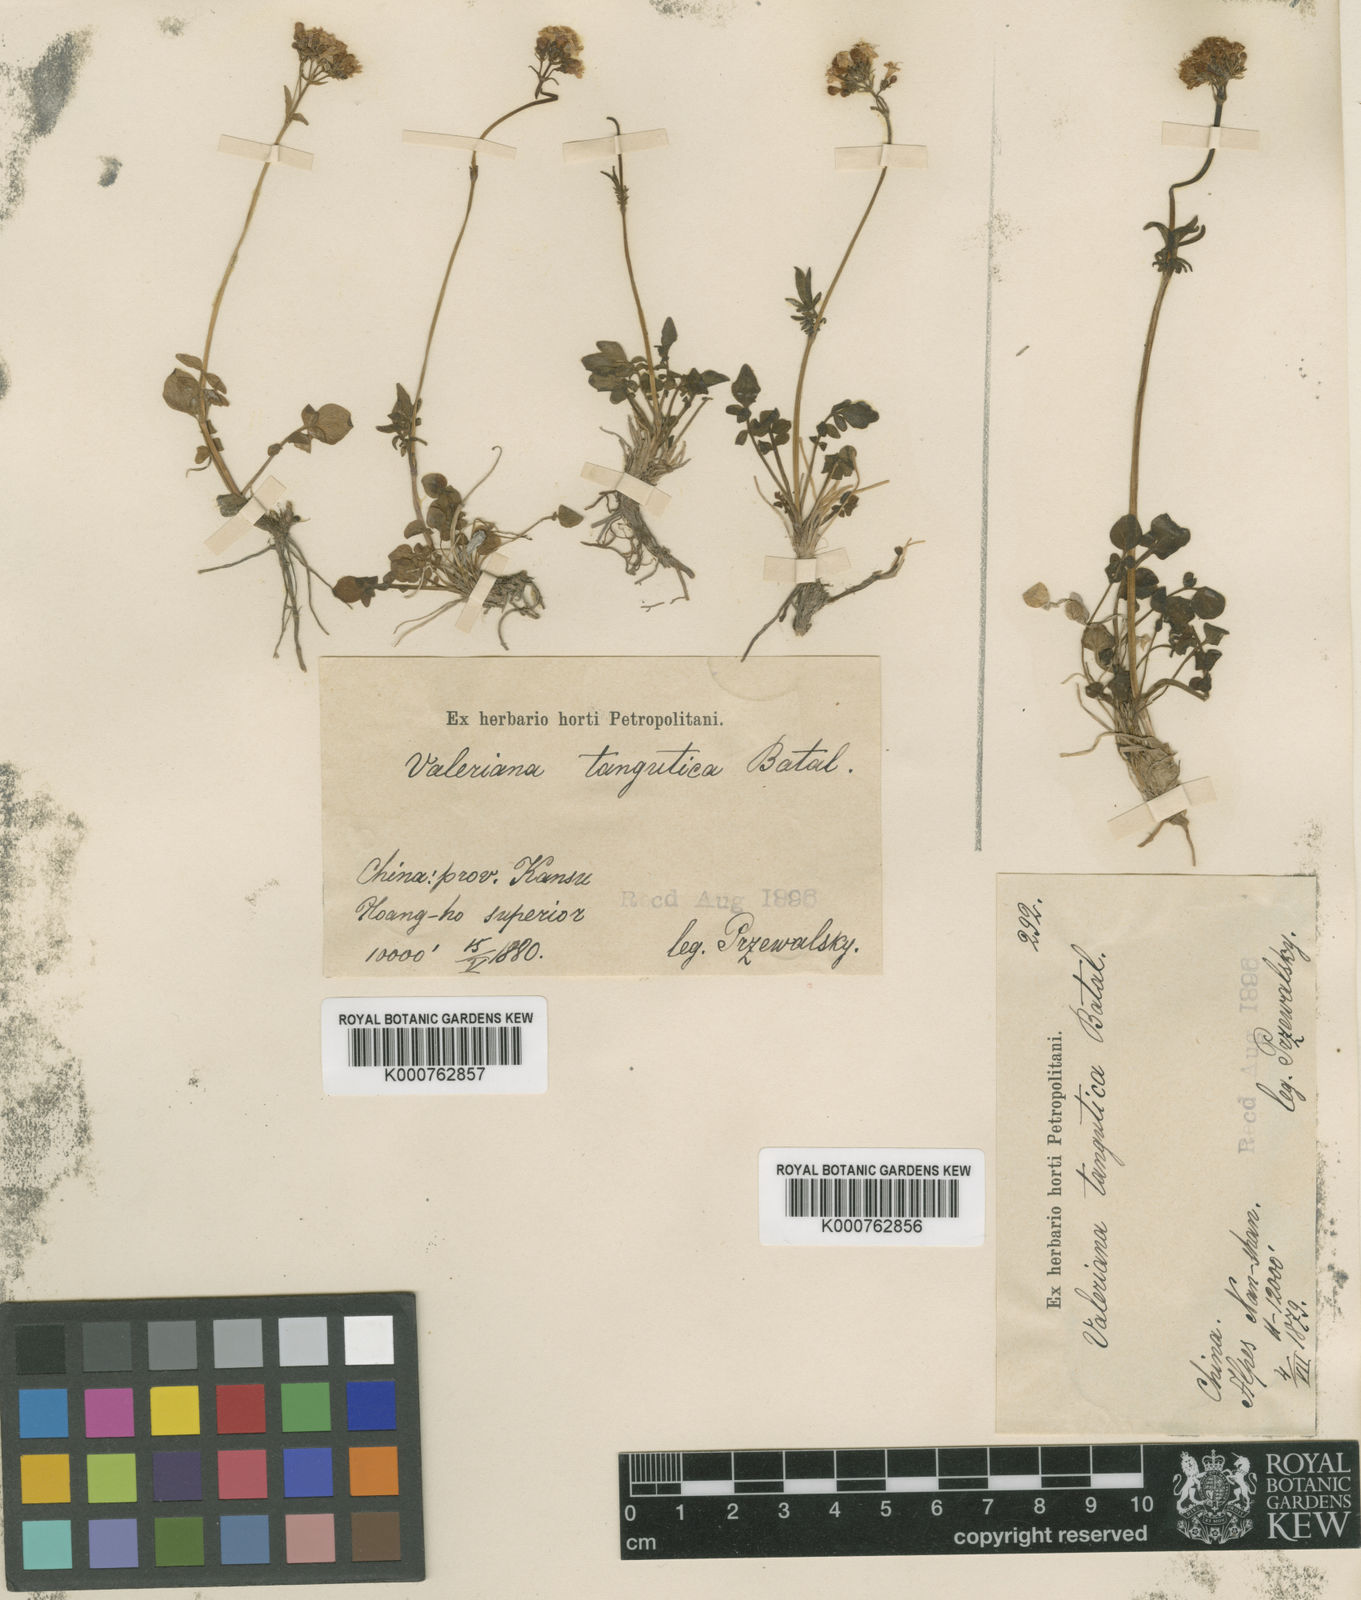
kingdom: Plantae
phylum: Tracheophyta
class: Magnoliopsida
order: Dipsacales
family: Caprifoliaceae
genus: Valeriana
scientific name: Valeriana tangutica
◆ ◆ ◆ ◆ ◆ ◆ ◆
* **WHAT IS NEEDED**: Copy out every line of text in the records word for word, leaving out the pictures.

* **TASK RESPONSE**:
kingdom: Plantae
phylum: Tracheophyta
class: Magnoliopsida
order: Dipsacales
family: Caprifoliaceae
genus: Valeriana
scientific name: Valeriana tangutica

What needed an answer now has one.